While preparing firmware v0.1.7c for release I stumbled upon the Cx4 again - Rockman died in attract mode once again. After some nights of fiddling it turns out my timing is ass, and the Cx4 can pull off some more stuff than what the two games do. Bit of a shame actually it wasn't used for more stuff.
Anyway this should cover most of the unknown stuff about MMIO registers, pins, internal registers, instruction timing, cartridge RAM access, DMA, and some oddball stuff.
I did not touch unknown instructions and flags so far.
I tried to organize my notes a bit but it's probably still a mess, please ask if you are confused or need to know anything
So without further ado, here are the notes. Also available at https://sd2snes.de/files/cx4_notes.txt
Cx4 notes by ikari_01 <firstname.lastname@example.org>
-> Version: 0.2
- add clarification on memory mapping
- point out that the CPU is halted until caching is complete
- cart bus only claimed on actual bus operations
- add register $7f48
- correct pin mapping (74 and 75 were swapped)
Version: 0.1 (initial)
These notes add some information about previously unknown/undocumented aspects
of the Capcom Cx4 custom chip. It is NOT a complete documentation of the Cx4
but adds bits of information missing in existing documentation.
They were compiled while working with the Cx4 and are a bit chaotic, please
ask if anything is unclear.
Pin 74: global memory output enable
Cx4 still exposes its MMIO and internal RAM etc. to the bus if this is
high, but no ROM or RAM connected to it.
Probably for use with cart ROM/RAM connected "alongside" the Cx4 but
independent of it.
Pin 75: Map select (0=LoROM; 1=HiROM)
LoROM mapping is widely known. Cart RAM is mapped at 70-7f:0000-7fff.
HiROM mapping is a bit botched at least on the MMX2 PCB. SNES A15 becomes A20
to the ROM, all other address lines are shifted down by one to close the gap.

◆ **STORED ROWS**
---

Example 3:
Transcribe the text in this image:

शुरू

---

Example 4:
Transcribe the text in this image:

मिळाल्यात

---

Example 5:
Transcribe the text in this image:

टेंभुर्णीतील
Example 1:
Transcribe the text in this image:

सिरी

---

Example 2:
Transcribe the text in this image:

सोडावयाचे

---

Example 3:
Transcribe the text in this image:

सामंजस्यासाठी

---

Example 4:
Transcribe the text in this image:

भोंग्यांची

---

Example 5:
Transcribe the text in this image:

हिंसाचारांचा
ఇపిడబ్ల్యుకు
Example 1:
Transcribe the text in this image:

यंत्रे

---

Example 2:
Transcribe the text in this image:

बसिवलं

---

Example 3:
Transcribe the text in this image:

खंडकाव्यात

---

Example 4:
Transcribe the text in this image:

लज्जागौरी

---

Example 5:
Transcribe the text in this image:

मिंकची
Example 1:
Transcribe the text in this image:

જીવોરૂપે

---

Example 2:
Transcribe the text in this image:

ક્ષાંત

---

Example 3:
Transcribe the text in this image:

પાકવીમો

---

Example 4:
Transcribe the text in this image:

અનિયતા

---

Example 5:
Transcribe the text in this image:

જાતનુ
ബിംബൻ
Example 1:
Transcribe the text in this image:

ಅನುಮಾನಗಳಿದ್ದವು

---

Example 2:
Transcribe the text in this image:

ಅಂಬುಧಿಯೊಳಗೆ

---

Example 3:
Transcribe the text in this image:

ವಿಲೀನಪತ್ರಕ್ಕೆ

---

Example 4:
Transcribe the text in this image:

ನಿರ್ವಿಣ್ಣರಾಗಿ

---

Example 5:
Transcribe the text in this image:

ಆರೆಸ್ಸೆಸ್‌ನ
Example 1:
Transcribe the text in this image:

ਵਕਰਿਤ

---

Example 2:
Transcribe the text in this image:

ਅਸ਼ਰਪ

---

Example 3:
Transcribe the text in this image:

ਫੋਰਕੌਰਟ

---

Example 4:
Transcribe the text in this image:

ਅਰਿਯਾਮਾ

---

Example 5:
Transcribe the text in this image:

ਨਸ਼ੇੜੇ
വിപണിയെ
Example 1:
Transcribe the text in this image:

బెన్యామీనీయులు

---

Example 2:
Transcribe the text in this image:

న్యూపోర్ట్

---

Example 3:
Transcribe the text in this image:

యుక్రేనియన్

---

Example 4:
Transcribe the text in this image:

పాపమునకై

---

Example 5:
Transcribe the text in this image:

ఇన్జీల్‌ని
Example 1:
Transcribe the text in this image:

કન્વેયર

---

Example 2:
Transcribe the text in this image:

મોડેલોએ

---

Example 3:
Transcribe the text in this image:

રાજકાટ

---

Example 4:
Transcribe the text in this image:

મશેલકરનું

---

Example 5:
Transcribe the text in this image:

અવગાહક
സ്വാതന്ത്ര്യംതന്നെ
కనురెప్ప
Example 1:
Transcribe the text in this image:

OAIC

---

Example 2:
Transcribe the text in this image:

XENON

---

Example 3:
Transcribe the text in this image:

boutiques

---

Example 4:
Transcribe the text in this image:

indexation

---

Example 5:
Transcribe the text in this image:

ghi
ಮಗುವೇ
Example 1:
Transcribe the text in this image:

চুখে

◆ **TASK LIST**
a - Repeat the rows verbatim, starting at the first row and ending with the line that contains "ಅನುಮಾನಗಳಿದ್ದವು", both included.
b - Pick up the notes on the Capcom Cx4 chip after their last line and continue them.
The rows bear no relation to the Cx4 notes.

◆ **EXPECTED RESULTS**
a -
---

Example 3:
Transcribe the text in this image:

शुरू

---

Example 4:
Transcribe the text in this image:

मिळाल्यात

---

Example 5:
Transcribe the text in this image:

टेंभुर्णीतील
Example 1:
Transcribe the text in this image:

सिरी

---

Example 2:
Transcribe the text in this image:

सोडावयाचे

---

Example 3:
Transcribe the text in this image:

सामंजस्यासाठी

---

Example 4:
Transcribe the text in this image:

भोंग्यांची

---

Example 5:
Transcribe the text in this image:

हिंसाचारांचा
ఇపిడబ్ల్యుకు
Example 1:
Transcribe the text in this image:

यंत्रे

---

Example 2:
Transcribe the text in this image:

बसिवलं

---

Example 3:
Transcribe the text in this image:

खंडकाव्यात

---

Example 4:
Transcribe the text in this image:

लज्जागौरी

---

Example 5:
Transcribe the text in this image:

मिंकची
Example 1:
Transcribe the text in this image:

જીવોરૂપે

---

Example 2:
Transcribe the text in this image:

ક્ષાંત

---

Example 3:
Transcribe the text in this image:

પાકવીમો

---

Example 4:
Transcribe the text in this image:

અનિયતા

---

Example 5:
Transcribe the text in this image:

જાતનુ
ബിംബൻ
Example 1:
Transcribe the text in this image:

ಅನುಮಾನಗಳಿದ್ದವು

b -
So the mapping S-CPU -> Cart ROM goes as follows:
C0:0000 => 0x000000
C0:8000 => 0x100000
C1:0000 => 0x008000
C1:8000 => 0x108000
C2:0000 => 0x010000
DF:7FFF => 0x0FFFFF
DF:FFFF => 0x1FFFFF
ROM content must be rearranged to match, or rewired.
As a plus, in HiROM mode it is possible to use 32MBits of cart ROM in two
16Mbit chips (by leaving $7f52 at $01), from E0:0000 onward the second ROM
will be selected.
In HiROM mode ROM is mapped as follows (assuming $7f52 = $01)
00-3F:8000-FFFF ROM1 0x100000-0x1FFFFF, ROM2 0x100000-0x1FFFFF
40-7D:0000-FFFF NOTHING (open bus with a bit of noise)
80-BF:8000-FFFF ROM1 0x100000-0x1FFFFF, ROM2 0x100000-0x1FFFFF
C0-FF:0000-7FFF ROM1 0x000000-0x0FFFFF, ROM2 0x000000-0x1FFFFF
C0-FF:8000-FFFF ROM1 0x100000-0x1FFFFF, ROM2 0x100000-0x1FFFFF
Cart RAM mapping:
HiROM: 30-3F:6000-7FFF, B0-BF:6000-7FFF
LoROM: 00-3F:6000-7FFF, 80-BF:6000-7FFF
HiROM: 00-2F:6000-7FFF, 80-AF:6000-7FFF (to make room for Cart RAM)
DMA source and destination CAN reference the same bus but not the same chip,
e.g. cart ROM <-> cart RAM is allowed but cart RAM <-> cart RAM isn't!
Same-bus DMA takes WS1+WS2 extra waitstates per cycle.
DMA from/to internal RAM only takes WS1 or WS2 extra waitstates depending
on the referenced mapping area.
Neither DMA source nor destination may point to unmapped areas (-> lockup).
ROM is disallowed as a DMA destination (-> lockup).
CPU misc. (caching)
Cx4 has two program cache pages. They are the only way it can execute code,
the CPU CANNOT run directly from cart ROM/RAM.
The pages have tags to indicate what program page (from ROM) they currently
contain. The CPU will use these to determine whether a jump across page
boundaries requires re-buffering of one of the cache pages.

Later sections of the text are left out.